Submitted by Jen Jones on Thu, 06/04/2009 - 4:55pm
A very troubling trend that potentially affects millions of Americas is going unnoticed. Don't make the mistake too many people make when it comes to arbitration. There's a good chance that you have conceded to arbitration already, probably unwittingly. That's because more and more of the big companies that touch our lives on a daily basis, such as software developers, banks, web based services and of course, credit card companies, are writing arbitration clauses into their terms.
You know about those, right? The masses of tiny print below the box you check so you can get to the download screen, or the pages and pages of tiny print that accompany your shiny new credit card? Did you read them carefully? Probably not! Who has the time, legal expertise or eyesight for that? Not many consumers―big companies are counting on it.
Arbitration is an alternative form of dispute resolution, and it is often touted by its supporters as a welcome alternative to an over-clogged court system.
Don't buy the hype; arbitration appeals to big companies because it allows them to call the shots. Instead of resolving disputes before the courts, which balance the needs and interests of all parties, arbitration allows one party to a contractual relationship to potentially take a decisive advantage. (Kudos to you if you guessed that it's the party that writes the contract.)
A common example concerns what's called forum selection; ordinarily, if you have a dispute with someone, the place where the dispute will be settled legally must have some connection to the parties at odds or the disputed events. Arbitration and forum selection clauses allow companies to select the forum―and it's not going to be your local courthouse. If you don't respond to an arbitration notice or attend the meeting, which could be thousands of miles away, the company essentially wins by default.
And it gets worse: the courts have consistently enforced arbitration judgments. When you accept the terms of a contract with an arbitration clause, which you do when you activate your credit card, install a computer program or even open the box it comes in, you agree to be bound by the findings and judgments of the arbitrator.
Why would courts enforce such seemingly unfair provisions? The answer is that the "freedom to contract" means that two parties to a contract are presumed to be walking in with open eyes and equal bargaining power.
This is absurd, of course. Usually a consumer has much less bargaining power than a big company with a legal department and a near monopoly on the market.

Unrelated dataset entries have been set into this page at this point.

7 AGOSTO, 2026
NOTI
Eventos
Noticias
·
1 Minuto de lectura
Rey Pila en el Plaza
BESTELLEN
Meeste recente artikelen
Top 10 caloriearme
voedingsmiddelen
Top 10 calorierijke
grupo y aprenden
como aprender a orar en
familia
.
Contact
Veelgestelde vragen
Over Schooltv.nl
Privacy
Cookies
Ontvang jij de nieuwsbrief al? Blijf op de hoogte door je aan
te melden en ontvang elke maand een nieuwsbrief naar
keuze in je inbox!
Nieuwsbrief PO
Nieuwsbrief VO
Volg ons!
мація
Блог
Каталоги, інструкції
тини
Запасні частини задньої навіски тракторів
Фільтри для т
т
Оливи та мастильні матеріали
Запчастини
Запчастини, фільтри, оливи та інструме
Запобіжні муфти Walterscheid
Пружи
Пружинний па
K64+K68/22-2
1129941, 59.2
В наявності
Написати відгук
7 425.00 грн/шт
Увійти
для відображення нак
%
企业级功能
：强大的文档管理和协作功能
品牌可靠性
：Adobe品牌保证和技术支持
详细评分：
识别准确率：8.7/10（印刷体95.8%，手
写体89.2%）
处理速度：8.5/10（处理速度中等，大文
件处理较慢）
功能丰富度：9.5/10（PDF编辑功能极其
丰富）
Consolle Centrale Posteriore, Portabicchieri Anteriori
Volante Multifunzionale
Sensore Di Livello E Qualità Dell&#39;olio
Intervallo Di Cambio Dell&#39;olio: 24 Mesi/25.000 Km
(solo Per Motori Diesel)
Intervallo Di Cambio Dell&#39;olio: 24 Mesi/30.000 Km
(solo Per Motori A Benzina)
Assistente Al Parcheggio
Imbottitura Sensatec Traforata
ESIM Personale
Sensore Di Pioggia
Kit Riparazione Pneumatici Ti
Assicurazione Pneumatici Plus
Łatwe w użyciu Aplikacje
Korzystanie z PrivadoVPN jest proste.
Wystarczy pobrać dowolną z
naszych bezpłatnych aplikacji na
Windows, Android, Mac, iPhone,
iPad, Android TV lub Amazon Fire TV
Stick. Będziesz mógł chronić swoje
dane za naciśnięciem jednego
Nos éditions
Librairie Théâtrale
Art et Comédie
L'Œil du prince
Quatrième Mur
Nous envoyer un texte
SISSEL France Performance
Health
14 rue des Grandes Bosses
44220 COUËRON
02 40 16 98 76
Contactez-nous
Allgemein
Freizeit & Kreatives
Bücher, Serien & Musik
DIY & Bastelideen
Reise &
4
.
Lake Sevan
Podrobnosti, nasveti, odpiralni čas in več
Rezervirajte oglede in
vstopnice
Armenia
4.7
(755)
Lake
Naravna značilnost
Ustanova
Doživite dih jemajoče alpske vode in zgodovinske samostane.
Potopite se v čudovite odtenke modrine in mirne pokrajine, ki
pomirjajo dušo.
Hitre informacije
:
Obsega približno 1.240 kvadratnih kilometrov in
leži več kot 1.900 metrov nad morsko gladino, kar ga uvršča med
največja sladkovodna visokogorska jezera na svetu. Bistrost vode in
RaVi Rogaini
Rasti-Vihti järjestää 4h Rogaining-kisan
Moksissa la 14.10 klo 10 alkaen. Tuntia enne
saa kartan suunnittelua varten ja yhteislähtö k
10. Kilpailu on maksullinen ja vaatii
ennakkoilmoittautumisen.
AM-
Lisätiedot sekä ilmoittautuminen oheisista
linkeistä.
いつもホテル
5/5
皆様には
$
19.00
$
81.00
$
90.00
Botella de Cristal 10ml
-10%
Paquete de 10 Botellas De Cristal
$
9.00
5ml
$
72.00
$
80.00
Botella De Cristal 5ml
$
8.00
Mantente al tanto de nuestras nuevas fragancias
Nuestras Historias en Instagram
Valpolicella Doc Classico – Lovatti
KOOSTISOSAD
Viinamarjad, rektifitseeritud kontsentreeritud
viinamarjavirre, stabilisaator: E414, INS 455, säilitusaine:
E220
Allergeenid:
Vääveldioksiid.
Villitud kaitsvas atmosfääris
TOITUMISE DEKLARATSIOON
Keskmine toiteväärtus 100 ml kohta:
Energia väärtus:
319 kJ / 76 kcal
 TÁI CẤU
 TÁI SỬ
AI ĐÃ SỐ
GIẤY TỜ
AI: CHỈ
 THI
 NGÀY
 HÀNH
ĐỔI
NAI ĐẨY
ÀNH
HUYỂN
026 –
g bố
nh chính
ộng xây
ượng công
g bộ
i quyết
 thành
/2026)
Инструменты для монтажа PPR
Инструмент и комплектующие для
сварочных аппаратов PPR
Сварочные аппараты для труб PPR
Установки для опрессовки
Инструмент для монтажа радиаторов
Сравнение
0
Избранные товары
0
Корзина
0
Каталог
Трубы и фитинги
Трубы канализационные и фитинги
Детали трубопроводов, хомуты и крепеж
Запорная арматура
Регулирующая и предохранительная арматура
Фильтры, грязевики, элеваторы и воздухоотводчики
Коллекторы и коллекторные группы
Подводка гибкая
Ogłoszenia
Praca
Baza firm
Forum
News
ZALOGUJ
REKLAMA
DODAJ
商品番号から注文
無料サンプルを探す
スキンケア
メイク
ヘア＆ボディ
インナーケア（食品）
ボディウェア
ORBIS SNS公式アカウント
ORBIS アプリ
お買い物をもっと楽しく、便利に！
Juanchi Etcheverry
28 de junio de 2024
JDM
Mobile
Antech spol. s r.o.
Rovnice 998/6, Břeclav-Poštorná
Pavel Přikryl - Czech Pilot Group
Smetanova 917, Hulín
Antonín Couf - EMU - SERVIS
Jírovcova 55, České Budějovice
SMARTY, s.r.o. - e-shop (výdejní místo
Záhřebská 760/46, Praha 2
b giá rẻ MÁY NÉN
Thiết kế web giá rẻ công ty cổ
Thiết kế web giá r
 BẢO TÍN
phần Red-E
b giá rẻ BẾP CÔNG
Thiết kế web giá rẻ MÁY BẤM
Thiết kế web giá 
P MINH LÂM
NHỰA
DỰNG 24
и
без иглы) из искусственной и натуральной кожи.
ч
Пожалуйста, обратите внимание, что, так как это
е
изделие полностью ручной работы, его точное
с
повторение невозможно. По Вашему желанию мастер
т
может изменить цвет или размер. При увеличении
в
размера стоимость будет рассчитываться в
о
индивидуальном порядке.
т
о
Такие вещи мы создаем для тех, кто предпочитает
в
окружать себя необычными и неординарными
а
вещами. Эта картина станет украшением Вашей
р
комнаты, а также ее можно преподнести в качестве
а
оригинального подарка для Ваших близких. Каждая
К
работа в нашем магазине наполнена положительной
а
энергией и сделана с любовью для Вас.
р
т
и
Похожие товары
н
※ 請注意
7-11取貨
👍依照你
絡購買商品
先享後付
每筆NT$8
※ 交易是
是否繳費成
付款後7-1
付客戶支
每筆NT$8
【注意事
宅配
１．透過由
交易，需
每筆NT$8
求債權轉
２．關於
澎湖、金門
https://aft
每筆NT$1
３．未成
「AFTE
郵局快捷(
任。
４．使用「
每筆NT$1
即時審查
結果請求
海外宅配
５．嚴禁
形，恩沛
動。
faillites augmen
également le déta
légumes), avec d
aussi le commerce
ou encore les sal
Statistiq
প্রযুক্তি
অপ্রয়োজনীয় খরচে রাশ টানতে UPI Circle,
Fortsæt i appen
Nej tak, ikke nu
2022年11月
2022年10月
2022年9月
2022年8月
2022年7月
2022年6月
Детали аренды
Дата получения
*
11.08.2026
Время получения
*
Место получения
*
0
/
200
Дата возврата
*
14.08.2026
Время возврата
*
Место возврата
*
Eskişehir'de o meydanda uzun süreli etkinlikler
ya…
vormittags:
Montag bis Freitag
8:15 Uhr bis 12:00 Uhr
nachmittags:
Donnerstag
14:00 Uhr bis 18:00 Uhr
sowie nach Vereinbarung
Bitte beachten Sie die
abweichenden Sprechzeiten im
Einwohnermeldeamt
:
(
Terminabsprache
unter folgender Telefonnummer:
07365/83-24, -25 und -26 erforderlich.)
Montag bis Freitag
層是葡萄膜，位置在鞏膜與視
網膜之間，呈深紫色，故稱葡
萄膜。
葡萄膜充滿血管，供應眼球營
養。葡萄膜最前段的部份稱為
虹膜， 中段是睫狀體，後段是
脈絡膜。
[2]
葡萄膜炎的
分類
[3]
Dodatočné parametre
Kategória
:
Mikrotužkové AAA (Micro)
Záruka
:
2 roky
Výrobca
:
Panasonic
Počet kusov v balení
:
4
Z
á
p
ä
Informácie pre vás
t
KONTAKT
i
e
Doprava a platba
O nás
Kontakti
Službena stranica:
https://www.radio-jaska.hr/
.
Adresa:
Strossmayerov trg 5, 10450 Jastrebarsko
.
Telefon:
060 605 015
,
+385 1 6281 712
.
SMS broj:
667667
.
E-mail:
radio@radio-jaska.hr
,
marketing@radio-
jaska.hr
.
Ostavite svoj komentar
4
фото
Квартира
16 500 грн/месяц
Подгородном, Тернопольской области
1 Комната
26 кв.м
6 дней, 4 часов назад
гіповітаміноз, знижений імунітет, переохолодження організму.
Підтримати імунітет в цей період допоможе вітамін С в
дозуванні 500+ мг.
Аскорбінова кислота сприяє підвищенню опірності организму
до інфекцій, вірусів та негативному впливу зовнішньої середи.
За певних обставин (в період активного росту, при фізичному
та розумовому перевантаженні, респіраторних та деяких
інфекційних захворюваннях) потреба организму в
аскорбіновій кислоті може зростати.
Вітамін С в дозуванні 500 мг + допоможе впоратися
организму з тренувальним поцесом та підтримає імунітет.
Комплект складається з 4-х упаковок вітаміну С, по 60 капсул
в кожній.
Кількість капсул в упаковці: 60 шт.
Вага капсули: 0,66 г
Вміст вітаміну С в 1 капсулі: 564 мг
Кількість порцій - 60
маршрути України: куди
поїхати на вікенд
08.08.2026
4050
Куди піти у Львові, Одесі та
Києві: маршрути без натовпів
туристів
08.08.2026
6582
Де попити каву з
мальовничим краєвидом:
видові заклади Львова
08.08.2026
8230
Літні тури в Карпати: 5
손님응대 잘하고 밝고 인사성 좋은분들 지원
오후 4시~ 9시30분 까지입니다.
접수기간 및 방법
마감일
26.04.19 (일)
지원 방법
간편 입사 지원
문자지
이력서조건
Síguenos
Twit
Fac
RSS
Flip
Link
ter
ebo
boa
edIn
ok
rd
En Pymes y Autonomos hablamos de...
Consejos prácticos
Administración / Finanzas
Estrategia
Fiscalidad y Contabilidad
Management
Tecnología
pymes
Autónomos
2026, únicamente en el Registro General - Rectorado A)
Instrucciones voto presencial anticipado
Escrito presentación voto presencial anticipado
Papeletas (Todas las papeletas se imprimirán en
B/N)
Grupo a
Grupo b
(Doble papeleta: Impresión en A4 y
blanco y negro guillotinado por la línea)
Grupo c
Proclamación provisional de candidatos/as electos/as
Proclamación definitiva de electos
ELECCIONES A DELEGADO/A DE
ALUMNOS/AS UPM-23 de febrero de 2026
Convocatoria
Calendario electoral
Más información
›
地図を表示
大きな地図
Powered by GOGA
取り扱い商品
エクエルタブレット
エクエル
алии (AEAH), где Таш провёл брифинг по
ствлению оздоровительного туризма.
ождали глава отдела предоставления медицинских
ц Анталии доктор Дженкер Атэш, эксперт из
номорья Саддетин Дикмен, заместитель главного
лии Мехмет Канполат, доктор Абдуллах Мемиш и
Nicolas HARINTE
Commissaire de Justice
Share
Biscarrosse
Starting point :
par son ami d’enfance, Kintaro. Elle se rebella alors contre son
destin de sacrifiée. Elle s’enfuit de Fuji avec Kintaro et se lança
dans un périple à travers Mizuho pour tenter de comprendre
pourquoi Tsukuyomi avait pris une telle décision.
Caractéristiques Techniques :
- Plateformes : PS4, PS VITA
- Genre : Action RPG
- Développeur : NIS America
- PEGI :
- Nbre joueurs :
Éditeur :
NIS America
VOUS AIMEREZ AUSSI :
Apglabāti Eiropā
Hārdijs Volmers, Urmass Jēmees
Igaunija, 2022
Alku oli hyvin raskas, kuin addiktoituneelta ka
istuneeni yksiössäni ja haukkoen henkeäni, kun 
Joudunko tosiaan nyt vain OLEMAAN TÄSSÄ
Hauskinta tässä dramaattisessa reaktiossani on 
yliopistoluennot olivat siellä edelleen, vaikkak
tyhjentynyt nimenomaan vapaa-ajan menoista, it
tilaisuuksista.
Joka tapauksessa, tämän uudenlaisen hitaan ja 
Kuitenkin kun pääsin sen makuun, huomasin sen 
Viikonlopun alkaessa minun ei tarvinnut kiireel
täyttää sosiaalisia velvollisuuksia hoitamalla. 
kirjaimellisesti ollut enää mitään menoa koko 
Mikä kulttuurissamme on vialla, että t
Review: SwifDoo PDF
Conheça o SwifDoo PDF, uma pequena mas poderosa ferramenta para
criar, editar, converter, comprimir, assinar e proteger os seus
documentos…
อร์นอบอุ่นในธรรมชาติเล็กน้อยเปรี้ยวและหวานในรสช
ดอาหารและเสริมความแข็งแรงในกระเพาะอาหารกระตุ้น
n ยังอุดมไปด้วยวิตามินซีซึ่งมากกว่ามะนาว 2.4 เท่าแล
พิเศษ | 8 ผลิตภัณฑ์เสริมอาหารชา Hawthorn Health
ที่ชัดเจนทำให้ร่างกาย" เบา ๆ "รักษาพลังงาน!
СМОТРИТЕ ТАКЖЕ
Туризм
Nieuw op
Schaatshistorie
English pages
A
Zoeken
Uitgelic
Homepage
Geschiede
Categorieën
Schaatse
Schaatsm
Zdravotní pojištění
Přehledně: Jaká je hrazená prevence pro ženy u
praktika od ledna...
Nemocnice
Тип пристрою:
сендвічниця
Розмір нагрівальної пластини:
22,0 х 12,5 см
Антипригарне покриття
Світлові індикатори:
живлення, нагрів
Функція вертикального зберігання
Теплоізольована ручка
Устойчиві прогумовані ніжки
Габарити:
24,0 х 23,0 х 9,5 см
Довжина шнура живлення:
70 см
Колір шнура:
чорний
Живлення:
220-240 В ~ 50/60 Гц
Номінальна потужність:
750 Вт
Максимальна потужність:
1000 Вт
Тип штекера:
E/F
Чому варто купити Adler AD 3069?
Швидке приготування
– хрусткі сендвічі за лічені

Many credit card companies are now working with an organization called National Arbitration Forum instead of going through the court system. Settling through arbitration allows these companies to get expedited judgments against consumers, often totally unchallenged.
If you get a notice of an arbitration proceeding against you, DO NOT ignore it. Read the notice very carefully and make sure that they are not claiming a bigger debt than you owe them. Study the stipulated procedures for disputing claims. In addition, require that they prove even those debts that you believe to be accurate.
If you're already working with a bankruptcy lawyer, show him or her the arbitration notice so your attorney can help you understand your options. Make sure to dig up any notices you received and ignored in the past; these can affect your bankruptcy proceedings.
And in the future, watch out for arbitration clauses in contracts; if you are choosing between two companies that are in all other aspects equal, treat an arbitration clause as a deal breaker.